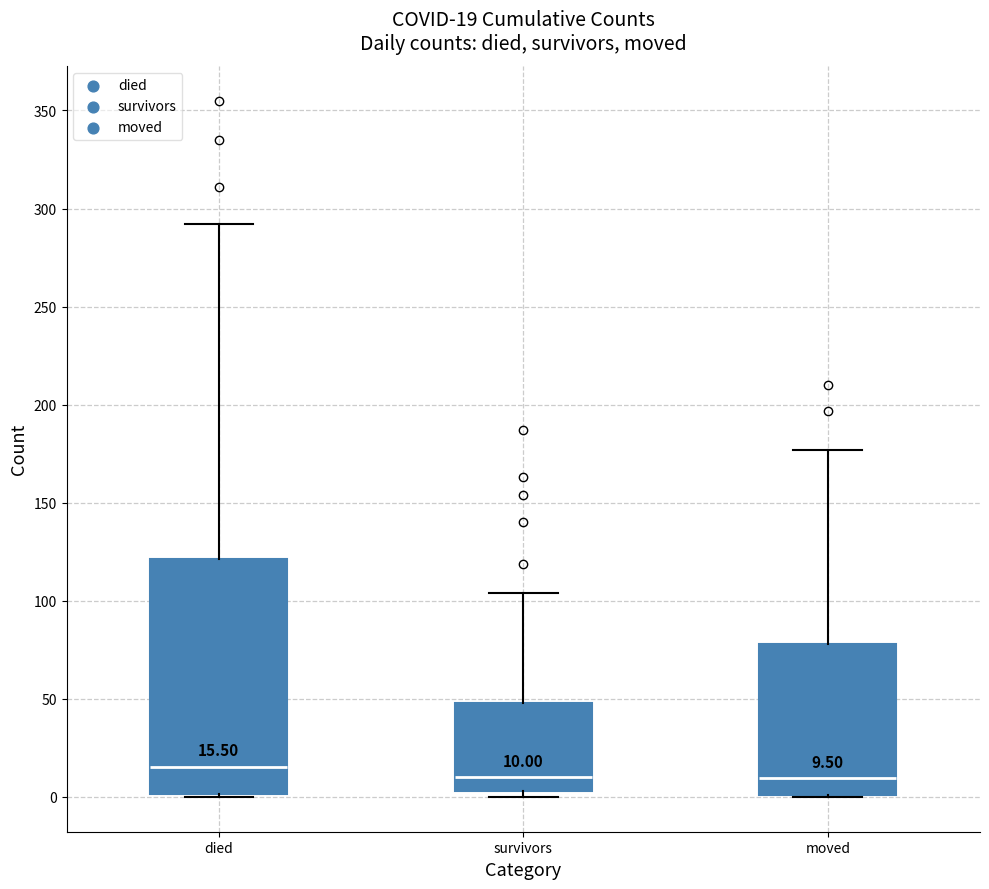

Which box is the tallest, from its lower edge to its upper edge?

died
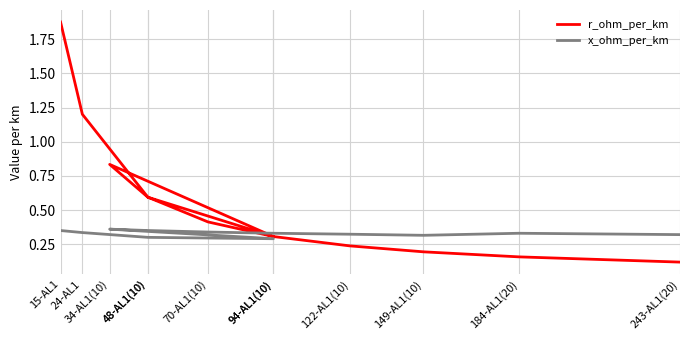

What is the spread (max minus min) of values at 184-AL1(20)?

0.2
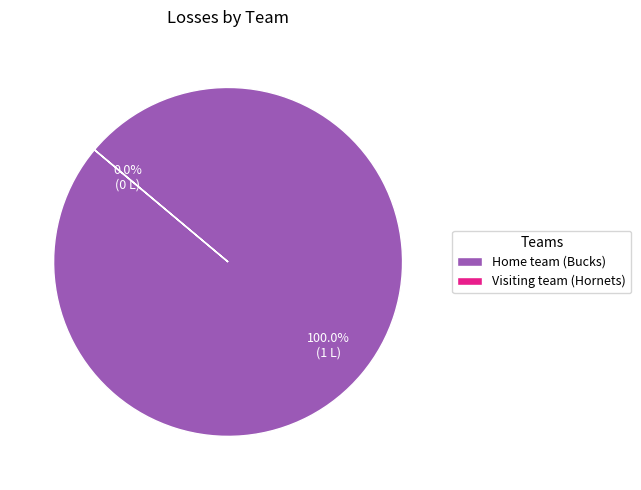

What is the largest slice in the pie chart?

Home team (Bucks)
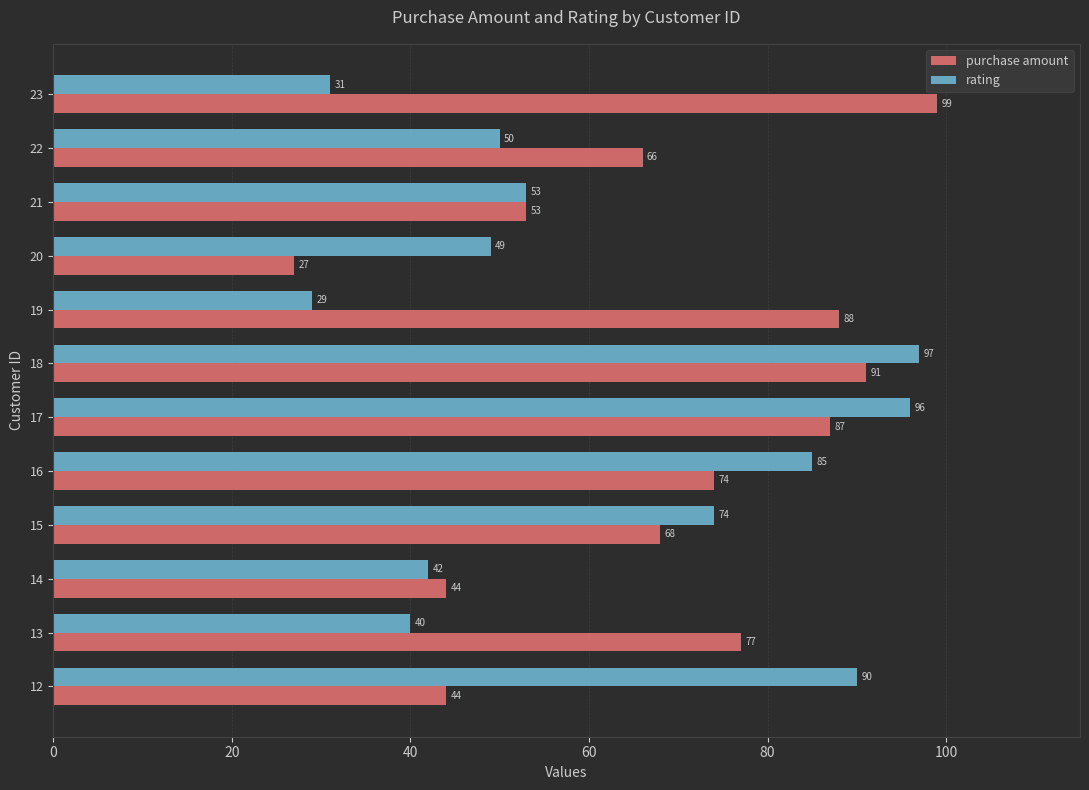

What is the average value of the rating series?

61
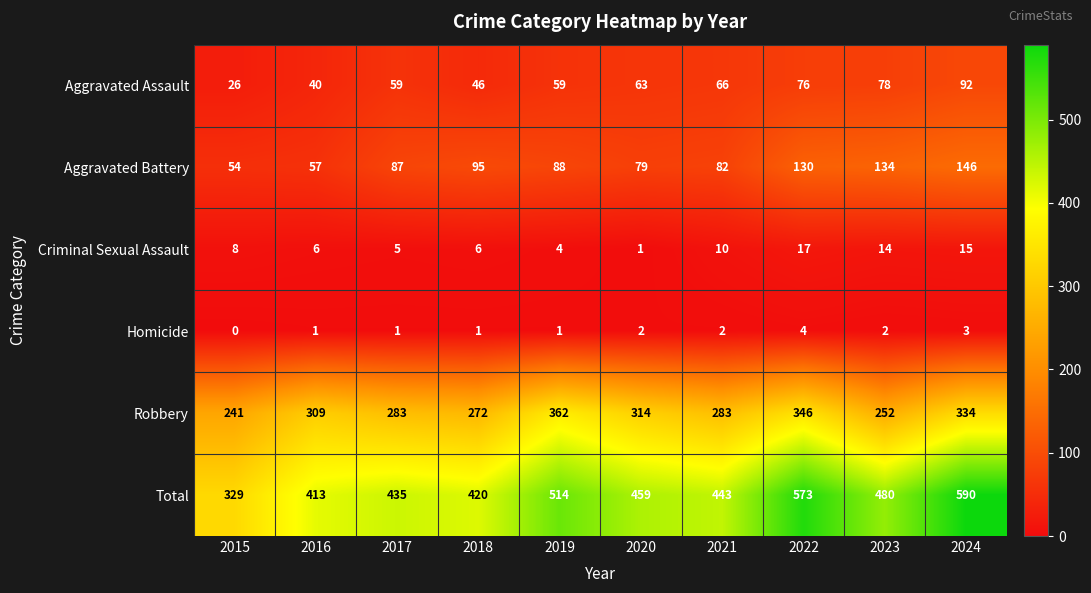

Which series has the largest total across all categories?

Total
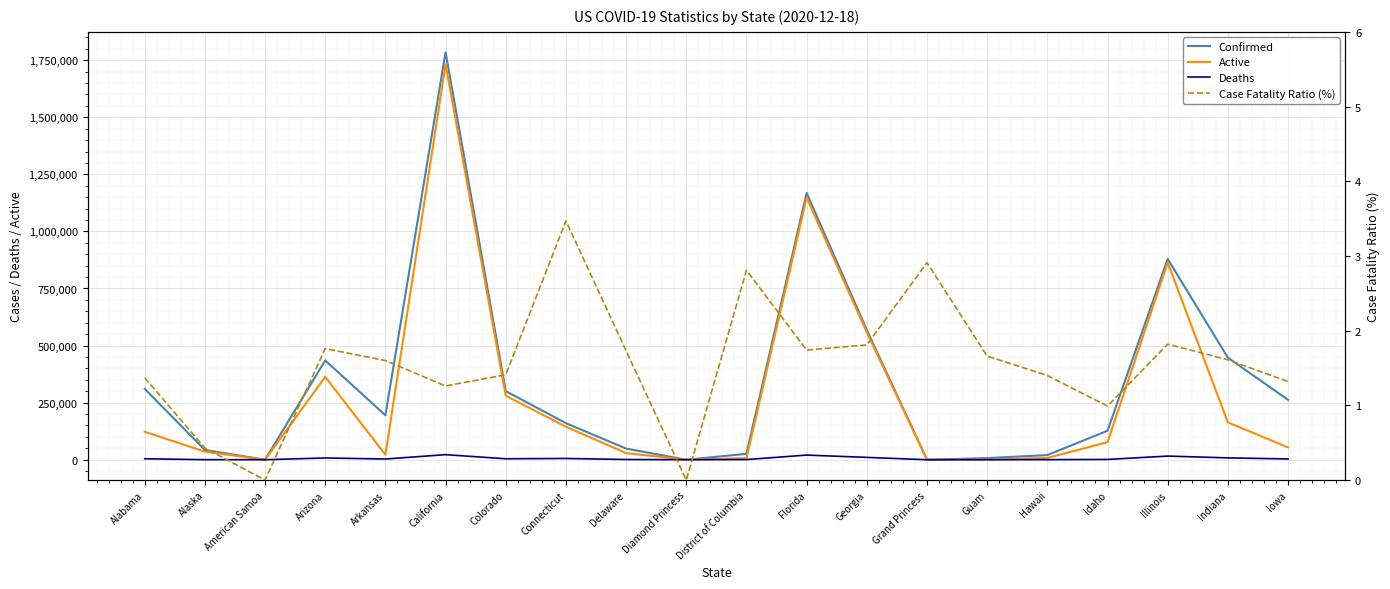

Is this an area chart (filled region under the line)?

No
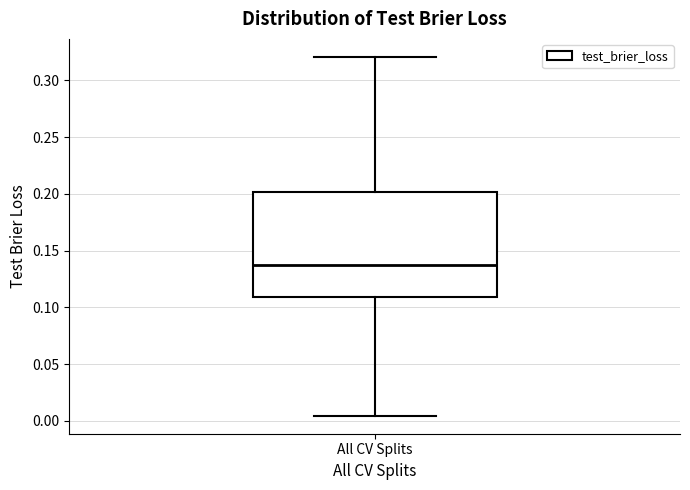

Read this box plot against the y-axis: the position of the median line, the range covered by the box, and the ends of both whiskers. The values are not printed on the chart, so give them approximately, as read against the axis.

median 0.135, box 0.110 to 0.200, whiskers 0.005 to 0.320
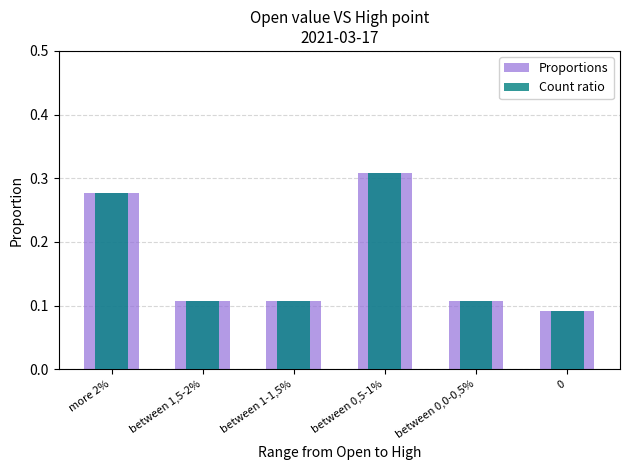

Between between 0,5-1% and more 2%, which is larger?

between 0,5-1%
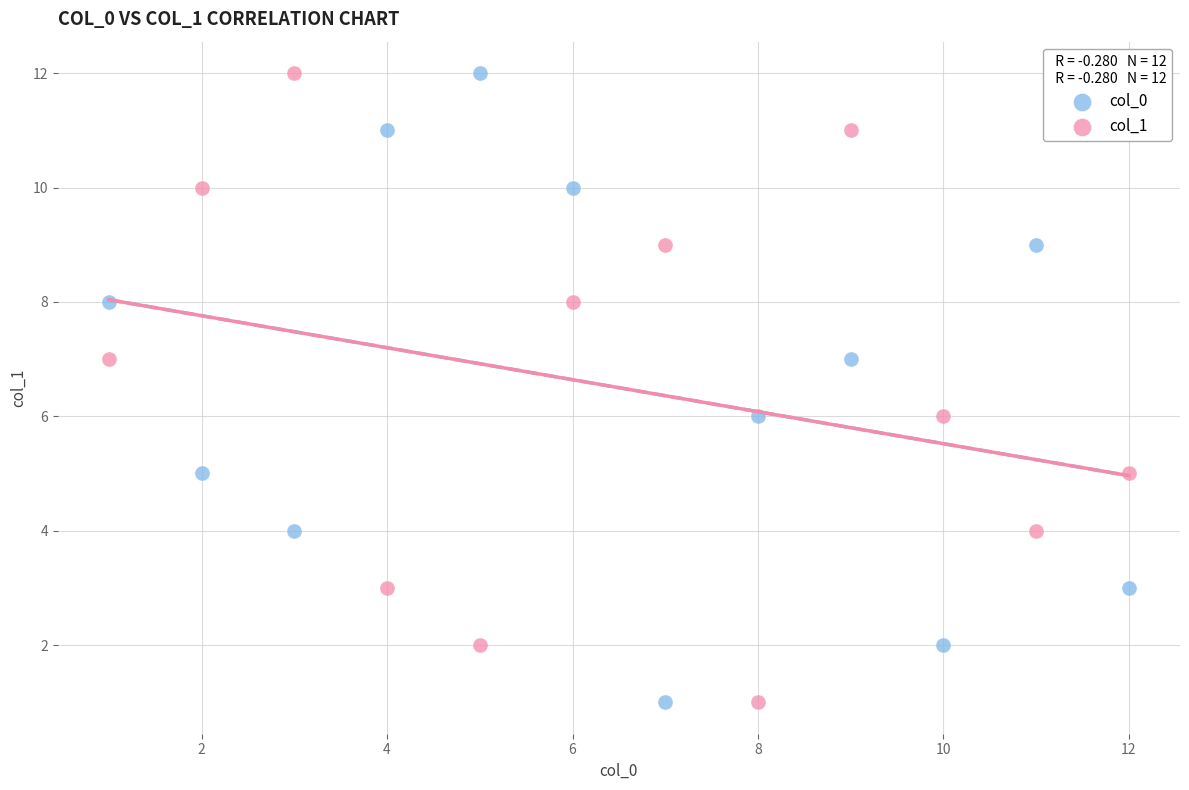

What are all the series names shown in the legend?

col_0, col_1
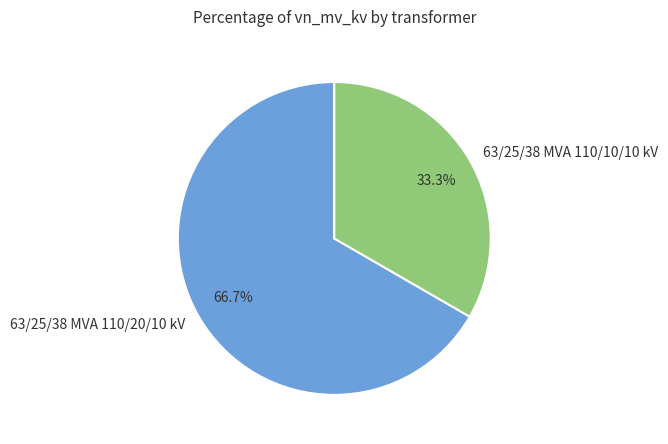

Combined, do 63/25/38 MVA 110/10/10 kV and 63/25/38 MVA 110/20/10 kV account for over 50%?

Yes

▶ **Work to complete**
Copy all of the lines above word for word, and leave the pictures out of your copy.

▶ **Reply to the task**
Which box is the tallest, from its lower edge to its upper edge?

died

What is the spread (max minus min) of values at 184-AL1(20)?

0.2

What is the largest slice in the pie chart?

Home team (Bucks)

What is the average value of the rating series?

61

Which series has the largest total across all categories?

Total

Is this an area chart (filled region under the line)?

No

Read this box plot against the y-axis: the position of the median line, the range covered by the box, and the ends of both whiskers. The values are not printed on the chart, so give them approximately, as read against the axis.

median 0.135, box 0.110 to 0.200, whiskers 0.005 to 0.320

Between between 0,5-1% and more 2%, which is larger?

between 0,5-1%

What are all the series names shown in the legend?

col_0, col_1

Combined, do 63/25/38 MVA 110/10/10 kV and 63/25/38 MVA 110/20/10 kV account for over 50%?

Yes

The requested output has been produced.